• **WORK ITEM**: Any image in the records is to be dropped, and everything else duplicated precisely.

• **SOURCE MATERIAL**:
********************
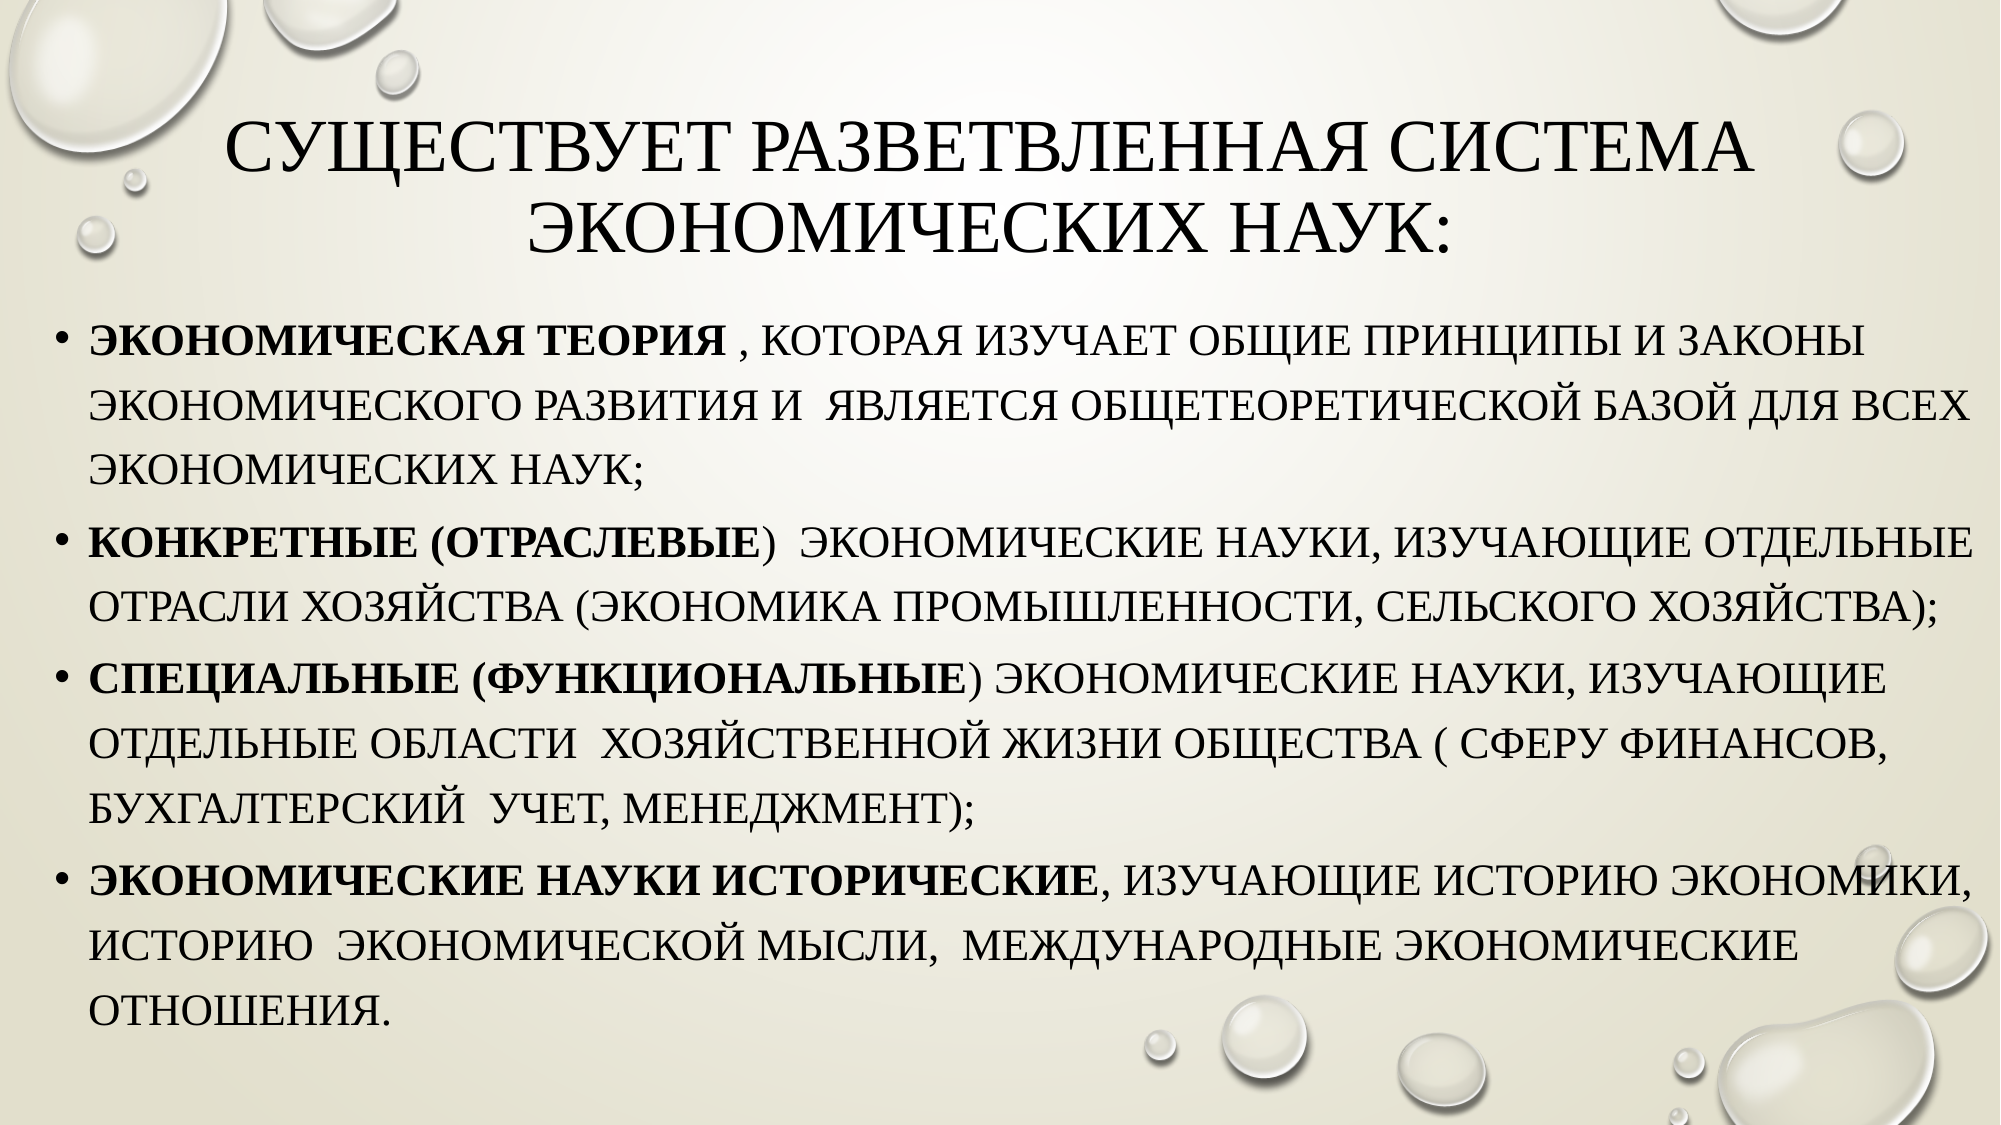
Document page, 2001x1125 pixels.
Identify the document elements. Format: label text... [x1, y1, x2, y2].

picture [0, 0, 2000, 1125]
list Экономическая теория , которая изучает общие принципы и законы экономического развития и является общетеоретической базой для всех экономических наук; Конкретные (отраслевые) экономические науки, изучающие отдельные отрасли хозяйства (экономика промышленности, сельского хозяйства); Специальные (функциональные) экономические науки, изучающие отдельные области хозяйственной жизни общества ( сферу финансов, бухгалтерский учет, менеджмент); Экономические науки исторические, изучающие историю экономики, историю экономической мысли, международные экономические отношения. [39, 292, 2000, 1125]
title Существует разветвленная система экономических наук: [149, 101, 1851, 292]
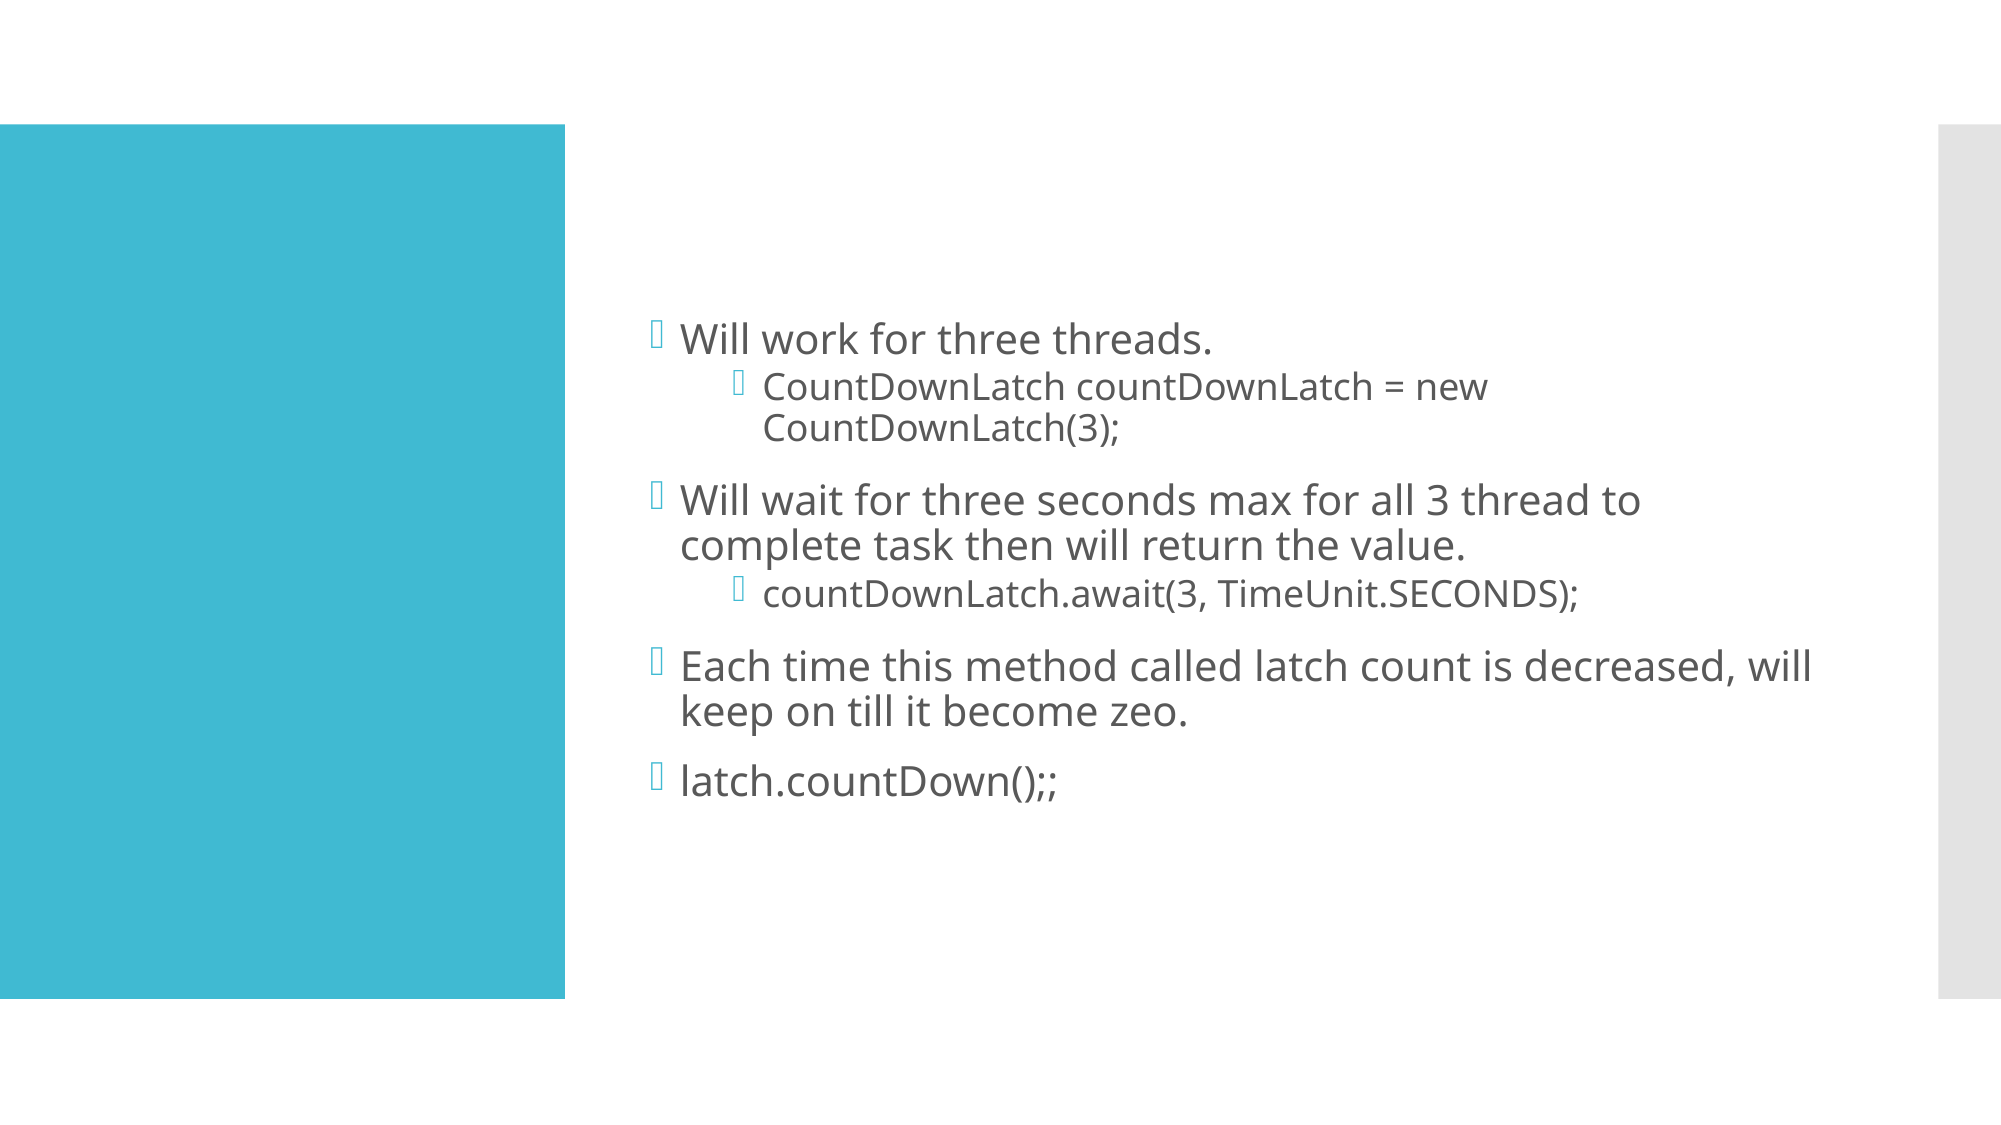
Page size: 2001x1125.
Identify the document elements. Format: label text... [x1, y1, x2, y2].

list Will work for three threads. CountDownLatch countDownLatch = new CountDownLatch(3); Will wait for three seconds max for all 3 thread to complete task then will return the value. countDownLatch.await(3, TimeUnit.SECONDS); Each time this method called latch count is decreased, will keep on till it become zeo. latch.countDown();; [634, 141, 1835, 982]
********************
• **EXERCISE OUTPUT**:
Document page, 2001x1125 pixels.
Identify the document elements. Format: label text... [x1, y1, x2, y2].

picture [0, 0, 2000, 1125]
list Экономическая теория , которая изучает общие принципы и законы экономического развития и является общетеоретической базой для всех экономических наук; Конкретные (отраслевые) экономические науки, изучающие отдельные отрасли хозяйства (экономика промышленности, сельского хозяйства); Специальные (функциональные) экономические науки, изучающие отдельные области хозяйственной жизни общества ( сферу финансов, бухгалтерский учет, менеджмент); Экономические науки исторические, изучающие историю экономики, историю экономической мысли, международные экономические отношения. [39, 292, 2000, 1125]
title Существует разветвленная система экономических наук: [149, 101, 1851, 292]
Page size: 2001x1125.
Identify the document elements. Format: label text... [x1, y1, x2, y2].

list Will work for three threads. CountDownLatch countDownLatch = new CountDownLatch(3); Will wait for three seconds max for all 3 thread to complete task then will return the value. countDownLatch.await(3, TimeUnit.SECONDS); Each time this method called latch count is decreased, will keep on till it become zeo. latch.countDown();; [634, 141, 1835, 982]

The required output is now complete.